** PROVIDED MATERIAL **
=====

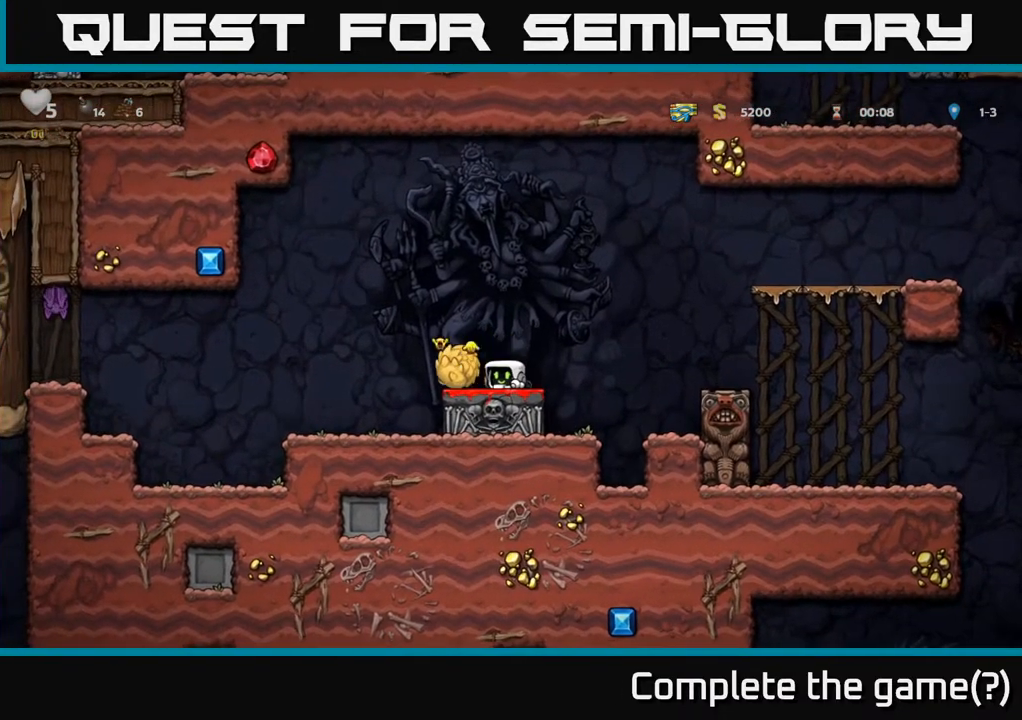
{"buttons": [], "left_stick": "center", "right_stick": "center", "events": [[167, "A", "down"], [300, "A", "up"]]}
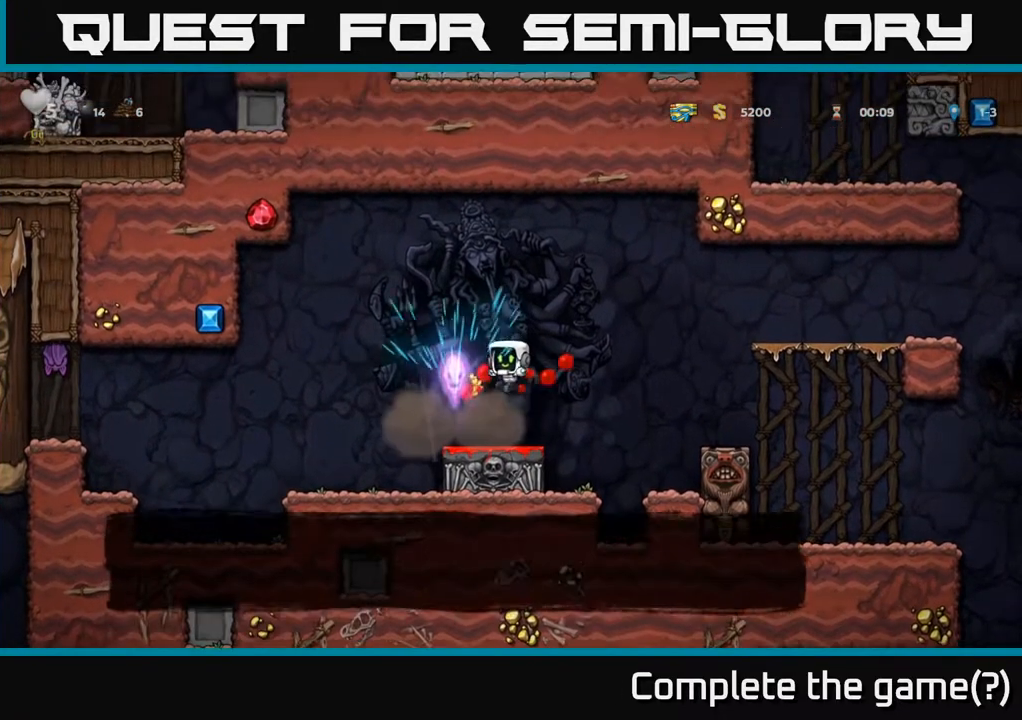
{"buttons": [], "left_stick": "center", "right_stick": "center", "events": [[50, "DPAD_LEFT", "down"], [233, "A", "down"], [350, "A", "up"], [483, "DPAD_LEFT", "up"]]}
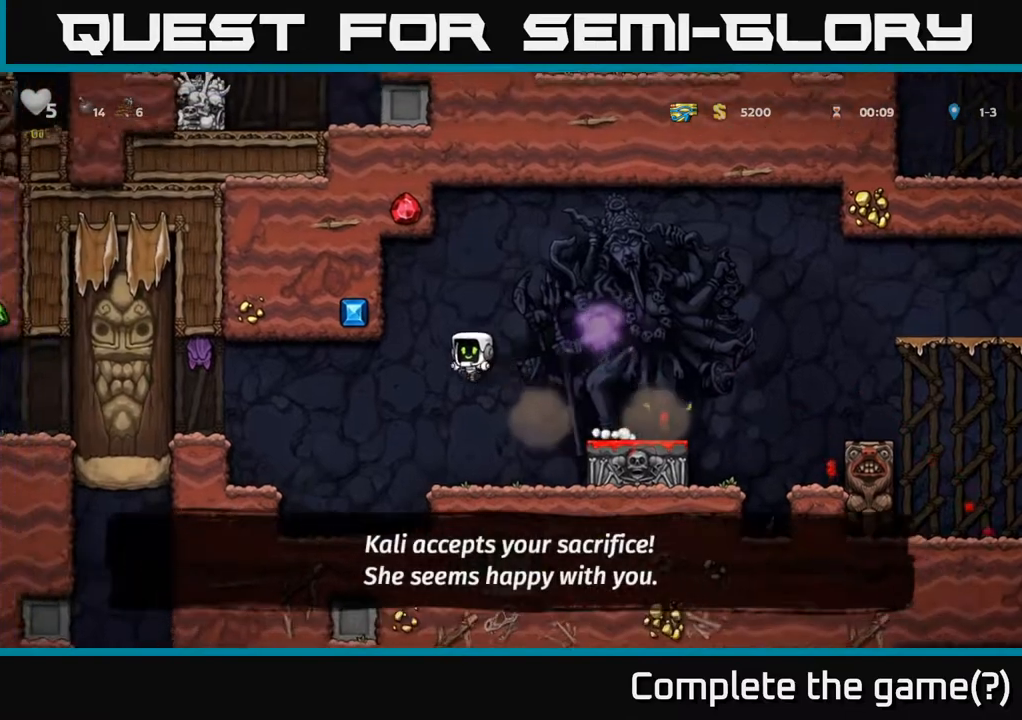
{"buttons": ["A", "DPAD_LEFT"], "left_stick": "center", "right_stick": "center", "events": [[67, "DPAD_RIGHT", "down"], [183, "DPAD_RIGHT", "up"], [317, "DPAD_LEFT", "down"], [467, "A", "down"]]}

=====

** ABOUT THIS EXERCISE **
Retype the listing above exactly. Pictures are not part of the copy.

** ANSWER SECTION **
{"buttons": [], "left_stick": "center", "right_stick": "center", "events": [[167, "A", "down"], [300, "A", "up"]]}
{"buttons": [], "left_stick": "center", "right_stick": "center", "events": [[50, "DPAD_LEFT", "down"], [233, "A", "down"], [350, "A", "up"], [483, "DPAD_LEFT", "up"]]}
{"buttons": ["A", "DPAD_LEFT"], "left_stick": "center", "right_stick": "center", "events": [[67, "DPAD_RIGHT", "down"], [183, "DPAD_RIGHT", "up"], [317, "DPAD_LEFT", "down"], [467, "A", "down"]]}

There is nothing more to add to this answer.